L’autrice ce ne fa contemplare il baluginio fioco e percepire il tepore minaccioso conducendoci per mano, pagina dopo pagina, con una delicatezza estrema, muovendosi con la grazia sicura di un’acrobata tra la narrazione dalla prospettiva di un personaggio o nucleo familiare, a quella dell’altro.

Ogni giudizio è sospeso, poiché Nella Frezza non vuole ammonirci, tantomeno insegnarci qualcosa. Pare solo volerci mostrare, con l’indice saldo e la saggezza di chi ha vissuto abbastanza a lungo da conoscere quanto complesse, inattese e imprevedibili possano essere le vicende che caratterizzano l’esistenza, quanto una storia come quella narrata potrebbe essere la storia di ciascuno di noi.

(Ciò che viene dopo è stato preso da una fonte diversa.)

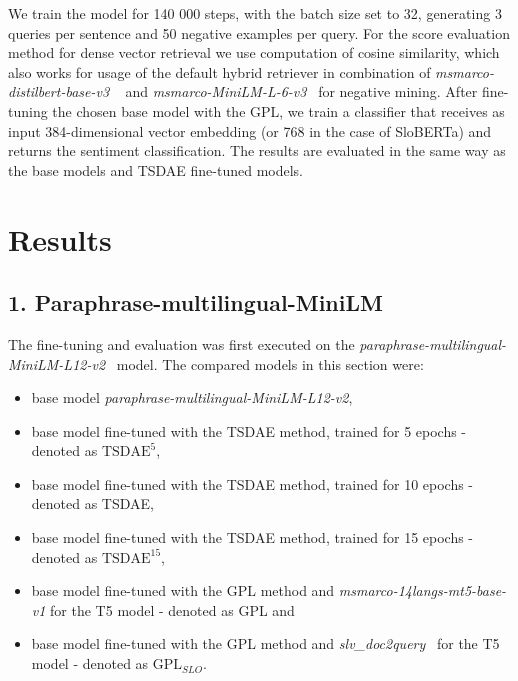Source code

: \documentclass[fleqn,moreauthors,10pt]{ds_report}
\begin{document}
We train the model for 140 000 steps, with the batch size set to 32, generating 3 queries per sentence and 50 negative examples per query. For the score evaluation method for dense vector retrieval we use computation of cosine similarity, which also works for usage of the default hybrid retriever in combination of {\it msmarco-distilbert-base-v3 }~\cite{msmarcodistil} and {\it msmarco-MiniLM-L-6-v3}~\cite{msmarcominilm} for negative mining. After fine-tuning the chosen base model with the GPL, we train a classifier that receives as input 384-dimensional vector embedding (or 768 in the case of SloBERTa) and returns the sentiment classification. The results are evaluated in the same way as the base models and TSDAE fine-tuned models.





\section*{Results}


\subsection*{\large{1. Paraphrase-multilingual-MiniLM}}

The fine-tuning and evaluation was first executed on the {\it paraphrase-multilingual-MiniLM-L12-v2}~\cite{reimers-2019-sentence-bert} model. The compared models in this section were:
\begin{itemize}
	\item base model {\it paraphrase-multilingual-MiniLM-L12-v2},
	\item base model fine-tuned with the TSDAE method, trained for 5 epochs - denoted as $\text{TSDAE}^{5}$,
	\item base model fine-tuned with the TSDAE method, trained for 10 epochs - denoted as TSDAE,
	\item base model fine-tuned with the TSDAE method, trained for 15 epochs - denoted as $\text{TSDAE}^{15}$,
	\item base model fine-tuned with the GPL method and {\it msmarco-14langs-mt5-base-v1} \cite{msmarco14langs} for the T5 model - denoted as GPL and
	\item base model fine-tuned with the GPL method and {\it slv\_doc2query}~\cite{boshko} for the T5 model - denoted as $\text{GPL}_{SLO}$.
\end{itemize}
\end{document}
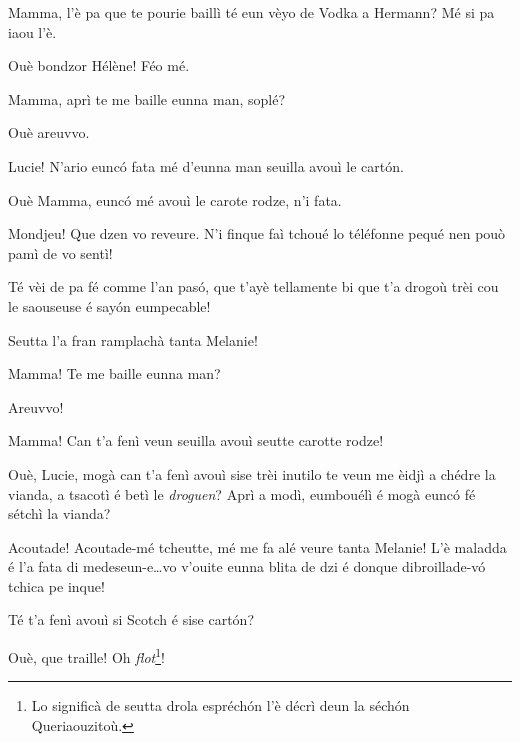 \begin{drama}
\Helenespeaks{}  Mamma, l'è pa que te pourie baillì té eun vèyo de Vodka a Hermann? Mé si pa iaou l'è.

\Luciespeaks Ouè bondzor Hélène! Féo mé. 


\Remyspeaks  {} Mamma, aprì te me baille eunna man, soplé?

\Luciespeaks Ouè areuvvo.

\Cesarspeaks Lucie! N'ario eunc\'o fata mé d'eunna man seuilla avouì le cart\'on.

\Helenespeaks  Ouè Mamma, eunc\'o mé avouì le carote rodze, n'i fata.

\Luciespeaks Mondjeu! Que dzen vo reveure. N’i finque faì tchoué lo téléfonne pequé nen pouò pamì de vo sentì!


\Luciespeaks{} Té vèi de pa fé comme l'an pas\'o, que t'ayè tellamente bi que t'a drogoù trèi cou le saouseuse é say\'on eumpecable!

\Hermannspeaks{} Seutta l’a fran ramplachà tanta Melanie!

\Remyspeaks{} Mamma! Te me baille eunna man?

\Luciespeaks Areuvvo!

\Helenespeaks  Mamma! Can t'a fenì veun seuilla avouì seutte carotte rodze!

\Hermannspeaks{} Ouè, Lucie,  mogà can t’a fenì avouì sise trèi inutilo te veun me èidjì a chédre la vianda, a tsacotì é betì le \textit{droguen}? Aprì a modì, eumbouélì é mogà eunc\'o fé sétchì la vianda?

\Luciespeaks{} Acoutade! Acoutade-mé tcheutte, mé me fa alé veure tanta Melanie! L'è maladda é l'a fata di medeseun-e\ldots vo v'ouite eunna blita de dzi é donque  dibroillade-v\'o tchica pe inque!


\scene[-- Se comenche!]

\Hermannspeaks{} Té t'a fenì avouì si Scotch é sise cart\'on?

\Cesarspeaks Ouè, que traille! Oh \textit{flot}\footnote{ Lo significà de seutta drola espréch\'on l'è décrì deun la séch\'on Queriaouzitoù.}!


\end{drama}

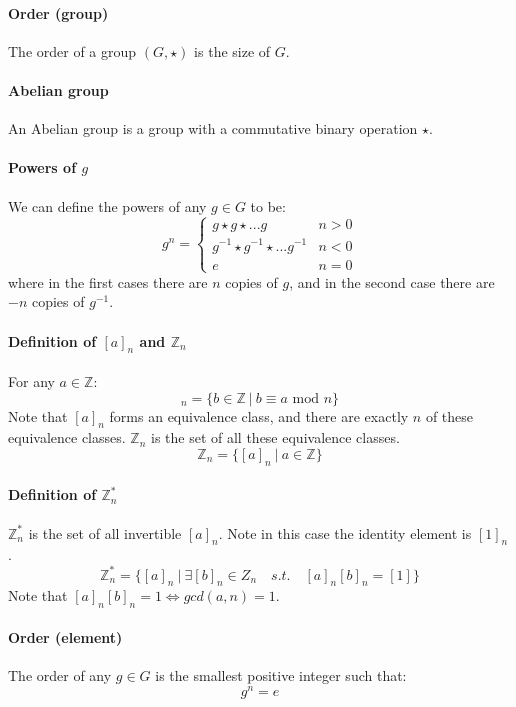\documentclass{article}
\newcommand{\Z}{\mathbb{Z}}
\begin{document}
\paragraph{Order (group)}
The order of a group $ (G, \star) $ is the size of $ G $.
\paragraph{Abelian group}
An Abelian group is a group with a commutative binary operation $ \star $.
\paragraph{Powers of $ g $}
We can define the powers of any $ g \in G $ to be:
\begin{equation}
g^{n} = 
\begin{cases}
g \star g \star ... g & n > 0 \\
g^{-1} \star g^{-1} \star ... g^{-1} & n < 0 \\
e & n = 0
\end{cases}
\end{equation}
where in the first cases there are $ n $ copies of $ g $, and in the second case there are $ -n $ copies of $ g^{-1} $.
\paragraph{Definition of $ [a]_{n} $ and $ \Z_{n} $}
For any $ a \in \Z $:
\begin{equation}
[a]_{n} = \{b \in \Z \ | \ b \equiv a \textrm{ mod } n \}
\end{equation}
Note that $ [a]_{n} $ forms an equivalence class, and there are exactly $ n $ of these equivalence classes. $ \Z_{n} $ is the set of all these equivalence classes.
\begin{equation}
\Z_{n} = \{[a]_{n} \ | \ a \in \Z \}
\end{equation}
\paragraph{Definition of $ \Z_{n}^{*} $}
$ \Z_{n}^{*} $ is the set of all invertible $ [a]_{n} $. Note in this case the identity element is $ [1]_{n} $.
\begin{equation}
\Z_{n}^{*} = \{[a]_{n} \ | \ \exists [b]_{n} \in Z_{n} \quad s.t. \quad [a]_{n}[b]_{n} = [1]\}
\end{equation}
Note that $ [a]_{n}[b]_{n} = 1 \Leftrightarrow gcd(a, n) = 1 $.
\paragraph{Order (element)}
The order of any $ g \in G $ is the smallest positive integer such that:
\begin{equation}
g^{n} = e
\end{equation}
\end{document}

Poiché non esistono vite scevre dal dolore, dalla tragedia, o che si svolgano sotto un firmamento mai oscurato dalle nubi di segreti, bugie o verità taciute.

E quando tali nubi si addensano, scatenando tempeste, non si può fare altro che imparare a danzare sotto la pioggia e affidarsi al tempo.

Quel tempo che, lo stesso Dumas, ne Il Conte di Montecristo, indicava come rimedio per ogni male, insieme al silenzio.

Quel tempo che Nella Frezza definisce un farmaco bizzarro.

Eppure è proprio il suo lento e inesorabile trascorrere a sciogliere nodi e offrire nuove prospettive.

Perché gli anni sono lenti le cui diottrie crescono in maniera direttamente proporzionale al loro trascorrere.

Ed è solo all’aumentare di questa “potenza ottica”, così come della distanza temporale che intercorre fra un evento drammatico e il momento in cui lo ricordiamo o riconsideriamo, che possiamo coglierne aspetti o dettagli che prima risultavano sfocati, perché troppo vicini.

Osservare dalla giusta distanza offre soluzioni inattese e insperate.

O forse dissipa semplicemente la nebbia che, come un bozzolo impalpabile, avvolge l’esistenza di ciascuno di noi.

Quella nebbia che solo la consapevolezza che nasce dal dolore può permetterci, alla fine, di squarciare con successo.